:: ASSIGNED TASK ::
Your reply should consist solely of the lines from the one containing "table_cell [94, 90, 291, 210]" through the end of the data, restated word for word.

:: RECORDS FOR THE EXERCISE ::
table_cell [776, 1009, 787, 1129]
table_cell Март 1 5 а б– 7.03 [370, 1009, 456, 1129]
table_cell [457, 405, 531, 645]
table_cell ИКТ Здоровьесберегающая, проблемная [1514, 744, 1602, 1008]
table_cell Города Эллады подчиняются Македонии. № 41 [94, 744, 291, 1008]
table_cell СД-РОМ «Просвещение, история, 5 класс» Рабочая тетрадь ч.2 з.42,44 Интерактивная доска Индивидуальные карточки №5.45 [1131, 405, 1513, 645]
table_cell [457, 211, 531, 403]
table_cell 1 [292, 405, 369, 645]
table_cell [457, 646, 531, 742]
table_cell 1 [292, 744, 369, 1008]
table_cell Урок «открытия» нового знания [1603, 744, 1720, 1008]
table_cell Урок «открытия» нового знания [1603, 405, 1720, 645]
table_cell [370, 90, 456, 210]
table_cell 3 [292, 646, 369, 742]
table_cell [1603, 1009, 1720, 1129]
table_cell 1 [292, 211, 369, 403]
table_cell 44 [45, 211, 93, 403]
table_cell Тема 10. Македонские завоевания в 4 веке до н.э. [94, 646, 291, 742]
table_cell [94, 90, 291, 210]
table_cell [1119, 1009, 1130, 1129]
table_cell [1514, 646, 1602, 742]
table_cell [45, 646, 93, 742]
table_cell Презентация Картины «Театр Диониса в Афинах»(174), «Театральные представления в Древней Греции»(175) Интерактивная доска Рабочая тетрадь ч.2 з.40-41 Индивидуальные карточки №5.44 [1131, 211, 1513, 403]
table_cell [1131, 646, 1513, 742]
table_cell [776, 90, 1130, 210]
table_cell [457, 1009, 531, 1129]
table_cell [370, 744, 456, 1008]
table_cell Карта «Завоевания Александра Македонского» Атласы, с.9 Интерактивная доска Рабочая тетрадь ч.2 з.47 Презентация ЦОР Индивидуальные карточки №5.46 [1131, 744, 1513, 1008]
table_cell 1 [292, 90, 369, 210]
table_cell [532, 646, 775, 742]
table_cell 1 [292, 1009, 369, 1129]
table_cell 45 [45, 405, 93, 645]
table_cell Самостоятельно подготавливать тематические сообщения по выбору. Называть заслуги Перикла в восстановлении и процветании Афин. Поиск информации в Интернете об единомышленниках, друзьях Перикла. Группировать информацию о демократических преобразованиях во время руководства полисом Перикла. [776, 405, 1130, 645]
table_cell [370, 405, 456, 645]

:: ANSWER AREA ::
table_cell [94, 90, 291, 210]
table_cell [1119, 1009, 1130, 1129]
table_cell [1514, 646, 1602, 742]
table_cell [45, 646, 93, 742]
table_cell Презентация Картины «Театр Диониса в Афинах»(174), «Театральные представления в Древней Греции»(175) Интерактивная доска Рабочая тетрадь ч.2 з.40-41 Индивидуальные карточки №5.44 [1131, 211, 1513, 403]
table_cell [1131, 646, 1513, 742]
table_cell [776, 90, 1130, 210]
table_cell [457, 1009, 531, 1129]
table_cell [370, 744, 456, 1008]
table_cell Карта «Завоевания Александра Македонского» Атласы, с.9 Интерактивная доска Рабочая тетрадь ч.2 з.47 Презентация ЦОР Индивидуальные карточки №5.46 [1131, 744, 1513, 1008]
table_cell 1 [292, 90, 369, 210]
table_cell [532, 646, 775, 742]
table_cell 1 [292, 1009, 369, 1129]
table_cell 45 [45, 405, 93, 645]
table_cell Самостоятельно подготавливать тематические сообщения по выбору. Называть заслуги Перикла в восстановлении и процветании Афин. Поиск информации в Интернете об единомышленниках, друзьях Перикла. Группировать информацию о демократических преобразованиях во время руководства полисом Перикла. [776, 405, 1130, 645]
table_cell [370, 405, 456, 645]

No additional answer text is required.